彼(=Williamson)はまず、名目金利は交換媒体としての貨幣の稀少性を表わすもの、と定義している。そして、その名目金利がゼロに達すると、交換媒体としての貨幣の稀少性は消滅し、貨幣は他の金融資産と何ら変わらなくなる、と述べている。これは、21日のエントリで紹介したRognlieの議論と――Rognlieが価値の尺度という貨幣の機能から金利を捉えたのに対し、Williamsonが交換の媒体という貨幣の機能における稀少性という観点から金利を捉えた点を除けば――基本的に同じである。

今回の一件は、ある意味において、「Rognlieが価値の尺度という貨幣の機能から金利を捉えたのに対し、Williamsonが交換の媒体という貨幣の機能における稀少性という観点から金利を捉えた」という違いが露わになったものと言える。


実際、Nick RoweがこのWilliamsonのエントリにコメントし、Rognlieはあくまでも通常時の金融政策について書いているのだ、と弁護しつつも、Williamsonの見解に大いに賛同している。交換の媒体としての貨幣への超過需要こそが問題だ、というRowe(やベックワース*1)のかねてからの持説に鑑みれば、それもごく自然かと思われる*2


このコメント欄でRoweとWilliamsonが共に槍玉に挙げたのが、ニューケインジアンモデル、就中ウッドフォードのモデルである。彼らの言い分を一言でまとめると

ウッドフォードのモデルは貨幣を取り込んでおらず、バーター経済でも成立する。従って金融政策の影響を論じることができない。

ということになる。


Roweはその点を以下のようにまとめている:

Let's simplify, and assume the *level* of money follows a random walk. (expected money growth is always zero). p% of the time (when prices can change) money is neutral. (1-p)% of the time, money is non-neutral (for 1/(1-p) periods, on average).

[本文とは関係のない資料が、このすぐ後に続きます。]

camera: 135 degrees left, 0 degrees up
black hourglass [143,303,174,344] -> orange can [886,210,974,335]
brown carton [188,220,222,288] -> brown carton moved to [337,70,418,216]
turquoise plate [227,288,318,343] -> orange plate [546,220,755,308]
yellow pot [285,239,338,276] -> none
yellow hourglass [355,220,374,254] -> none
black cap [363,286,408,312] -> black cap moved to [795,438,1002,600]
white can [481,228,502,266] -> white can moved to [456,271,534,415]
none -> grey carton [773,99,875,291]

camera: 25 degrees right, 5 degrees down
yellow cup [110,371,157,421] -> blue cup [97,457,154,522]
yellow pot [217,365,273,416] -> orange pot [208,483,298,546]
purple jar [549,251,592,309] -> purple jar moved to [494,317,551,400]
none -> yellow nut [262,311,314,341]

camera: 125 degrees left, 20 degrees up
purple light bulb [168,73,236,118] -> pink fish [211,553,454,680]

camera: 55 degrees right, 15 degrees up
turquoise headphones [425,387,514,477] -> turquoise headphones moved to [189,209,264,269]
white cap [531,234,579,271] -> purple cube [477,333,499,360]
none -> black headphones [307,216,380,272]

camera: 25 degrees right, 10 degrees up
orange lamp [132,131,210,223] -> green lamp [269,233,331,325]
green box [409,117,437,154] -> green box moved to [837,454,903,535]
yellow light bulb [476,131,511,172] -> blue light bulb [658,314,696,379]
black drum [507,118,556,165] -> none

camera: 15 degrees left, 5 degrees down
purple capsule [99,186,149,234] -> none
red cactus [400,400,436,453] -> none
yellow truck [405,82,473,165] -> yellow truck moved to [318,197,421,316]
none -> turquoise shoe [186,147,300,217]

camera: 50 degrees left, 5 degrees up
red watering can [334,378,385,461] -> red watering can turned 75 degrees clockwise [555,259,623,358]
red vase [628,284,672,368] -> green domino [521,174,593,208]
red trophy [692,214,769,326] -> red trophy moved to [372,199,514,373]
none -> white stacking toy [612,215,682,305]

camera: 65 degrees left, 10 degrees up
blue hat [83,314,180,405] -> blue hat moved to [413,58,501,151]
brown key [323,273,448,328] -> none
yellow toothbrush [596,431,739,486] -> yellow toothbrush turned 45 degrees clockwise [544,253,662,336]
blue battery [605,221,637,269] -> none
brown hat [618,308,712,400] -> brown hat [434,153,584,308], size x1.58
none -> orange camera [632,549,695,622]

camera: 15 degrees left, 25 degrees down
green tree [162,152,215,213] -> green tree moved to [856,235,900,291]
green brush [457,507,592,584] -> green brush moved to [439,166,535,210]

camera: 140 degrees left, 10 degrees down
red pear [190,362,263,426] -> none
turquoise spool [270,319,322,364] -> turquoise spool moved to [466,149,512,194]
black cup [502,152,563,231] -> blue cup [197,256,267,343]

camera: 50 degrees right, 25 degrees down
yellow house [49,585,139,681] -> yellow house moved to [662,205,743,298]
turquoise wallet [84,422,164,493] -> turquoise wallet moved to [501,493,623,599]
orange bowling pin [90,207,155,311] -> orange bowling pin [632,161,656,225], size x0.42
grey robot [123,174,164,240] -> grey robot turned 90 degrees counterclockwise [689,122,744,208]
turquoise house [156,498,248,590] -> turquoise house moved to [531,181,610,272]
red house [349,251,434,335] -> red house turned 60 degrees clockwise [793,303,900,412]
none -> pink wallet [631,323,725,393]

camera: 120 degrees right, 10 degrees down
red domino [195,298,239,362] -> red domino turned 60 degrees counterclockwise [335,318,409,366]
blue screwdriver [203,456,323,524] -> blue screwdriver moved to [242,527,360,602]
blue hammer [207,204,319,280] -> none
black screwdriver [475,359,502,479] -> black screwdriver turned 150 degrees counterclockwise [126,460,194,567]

If we added a bond market, the real interest rate on bonds would also be affected by money shocks in those periods when money is non-neutral. There will be a negative correlation between real interest rates and real output.

What Woodford did was say "OK, if we keep bonds in the model, but delete money from the model, we still get the same results".

Which I don't think is right.
(拙訳)
話を簡単化して、貨幣の水準がランダムウォークに従うものとしよう(貨幣の期待成長は常にゼロということである)。時間にしてp%の割合で(価格は伸縮的となって)貨幣は中立的となり、(1-p)%の割合で非中立的になるものとする。ここで債券市場を導入すれば、債券の実質金利も、貨幣が中立でない期間は、貨幣ショックに影響を受ける。実質金利と実質産出の間には負の相関が生じる。
ウッドフォードが言っていることは、「オーケー、債券はモデルに残し、貨幣をモデルから削除したとしても、同じ結果が得られる」ということだ。
それが正しいとは思われない。

*1:やはりコメント欄に姿を見せている。

*2:ただし、前述のブログエントリにある通り、Williamson自身は、貨幣への超過需要が問題になったのは祖母の時代の流動性の罠に話であり、現在は安全資産への超過需要が問題だ、という立場を取っている。